Tracklist
| 1 | Beithir | |
| 2 | Necrotic Mist | |
| 3 | Unholy Apparitions | |
| 4 | Oblivion | |
| 5 | Each Uisge | |
| 6 | Celestial Visions | |
| 7 | Anima | |
| 8 | Cathedral of Decay |
Named after the tendency to impose familiar likenesses, such as faces, on random - usually inanimate - objects, »Pareidolia« is Jake Muir's way of interpreting the consonances between so-called ambient music and extreme heavy metal. Extracting the headiest, most atmospheric sections from hundreds of death metal and black metal tracks, Muir plays the role of both DJ and electroacoustic composer, concocting a lysergic elixir of fractal distortions and prolonged, decelerated riffs that slowly evaporates into iridescent vapor. If there's any trace of the original sources left, Muir makes sure that residue is subtly bewildering, like clouds in the sky that form imposing, larger than life images, or trampled bracken that falls into the shape of ›trve kvlt‹ insignia.

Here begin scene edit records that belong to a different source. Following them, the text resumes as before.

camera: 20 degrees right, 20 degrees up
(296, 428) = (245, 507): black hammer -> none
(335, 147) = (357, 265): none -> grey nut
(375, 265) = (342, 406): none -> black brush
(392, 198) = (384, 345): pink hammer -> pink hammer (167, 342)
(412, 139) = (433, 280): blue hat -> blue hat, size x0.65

The idea for the album materialized when Muir was working on 2022's »Talisman«, his collaborative album with multi-instrumentalist Evan Caminiti. Processing guitar for the first time, Muir began to unpack his long relationship with rock music and its Escher-like maze of sub-genres, from the tech metal he obsessed over as a teenager to Loop and Main's drone-y, textured variants. Scraping the internet for unconventional contemporary metal albums, he stumbled across music that seemed to hover between different realms, merging its frenetic, noisy sections with psychedelic interludes that harmonize with classic industrial and avant-garde music, material like :zoviet*france:, Nocturnal Emissions and Z'EV.

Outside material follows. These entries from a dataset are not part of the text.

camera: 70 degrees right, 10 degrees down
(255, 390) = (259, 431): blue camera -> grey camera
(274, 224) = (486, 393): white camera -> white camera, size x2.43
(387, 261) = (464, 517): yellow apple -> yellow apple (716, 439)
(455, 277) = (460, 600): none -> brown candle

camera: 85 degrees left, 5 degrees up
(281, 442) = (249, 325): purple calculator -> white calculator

Muir fixates on this semi-permeable membrane on »Pareidolia«, infusing his pitch-skewed weightless drones with gravel and aerating his archive of rasping samples with a sense of euphoria that might seem contradictory at first. Evocative creaks and rainfall sounds create layers of noise around a staccato pluck on 𝘖𝘣𝘭𝘪𝘷𝘪𝘰𝘯 and Muir's theme begins to crystallize. The inherent rhythm forms a slow, ritualistic thump and the additional sounds - celestial wails and goosebump-inducing harmonic rattles - form an imposing, painterly backdrop. On »Each Usige« meanwhile, the high pitched guitar sounds cascade over gorgeous choral pads, while dissociated vocal pops and cracks vanish into the darkness.

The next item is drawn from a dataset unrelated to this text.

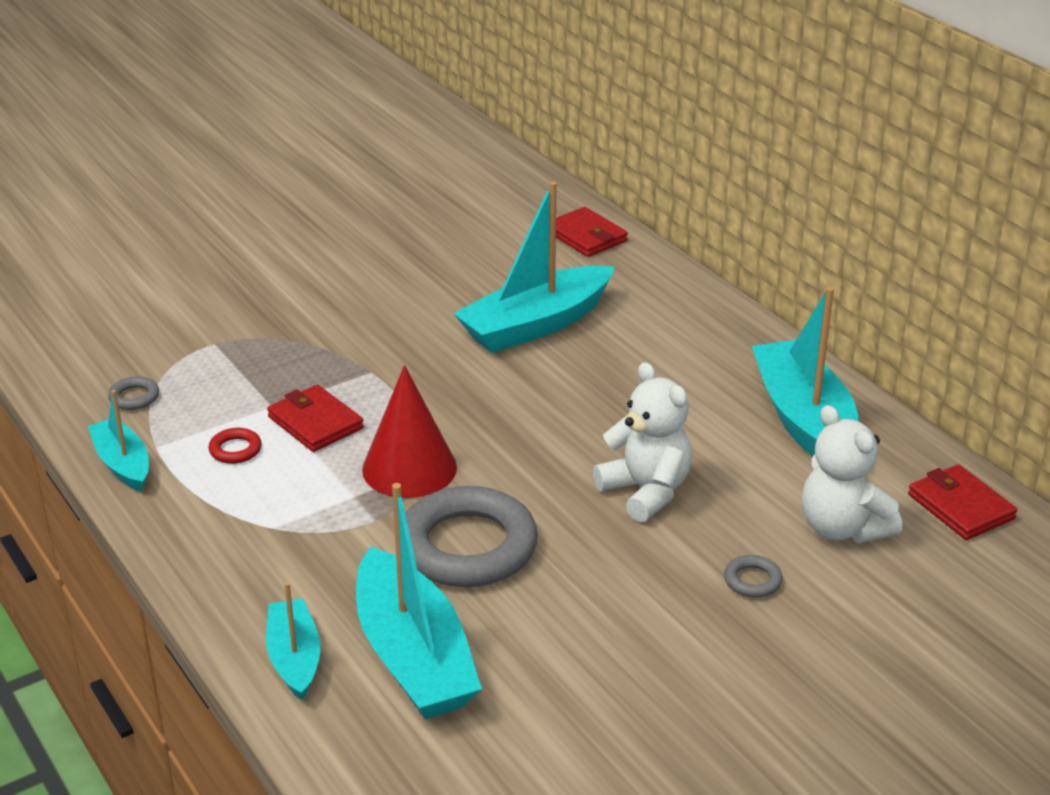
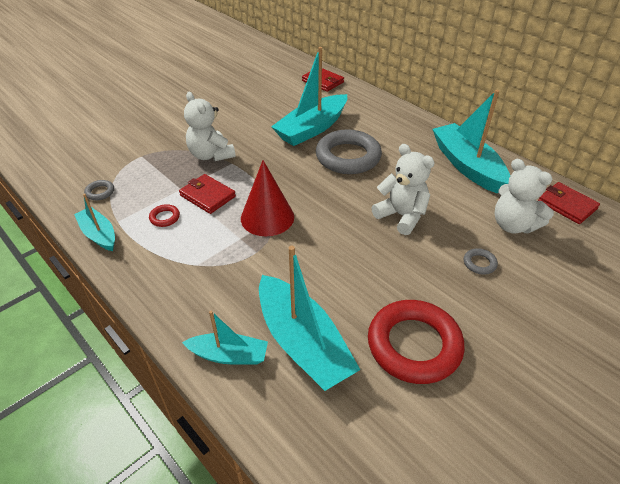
camera: 10 degrees left, 10 degrees up
(294, 658) = (229, 355): turquoise boat -> turquoise boat turned 120 degrees clockwise
(337, 354) = (211, 155): none -> white teddy bear
(467, 547) = (314, 263): grey ring -> grey ring (348, 157)
(590, 682) = (414, 345): none -> red ring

»Pareidolia« is an album that plays like an optical illusion: 𝘜𝘯𝘩𝘰𝘭𝘺 𝘈𝘱𝘱𝘢𝘳𝘪𝘵𝘪𝘰𝘯𝘴 transforms bone-rattling foley sounds and unnerving groans into woozy, psychedelic textures and »Anima« steams doomy riffs and haunted clanks until they float like the erotic soundscapes that curled through Muir's breakout »Bathhouse Blues«. It's an act of sonic sleight of hand that feels fittingly disorienting. Heavy doesn't need to be deafening.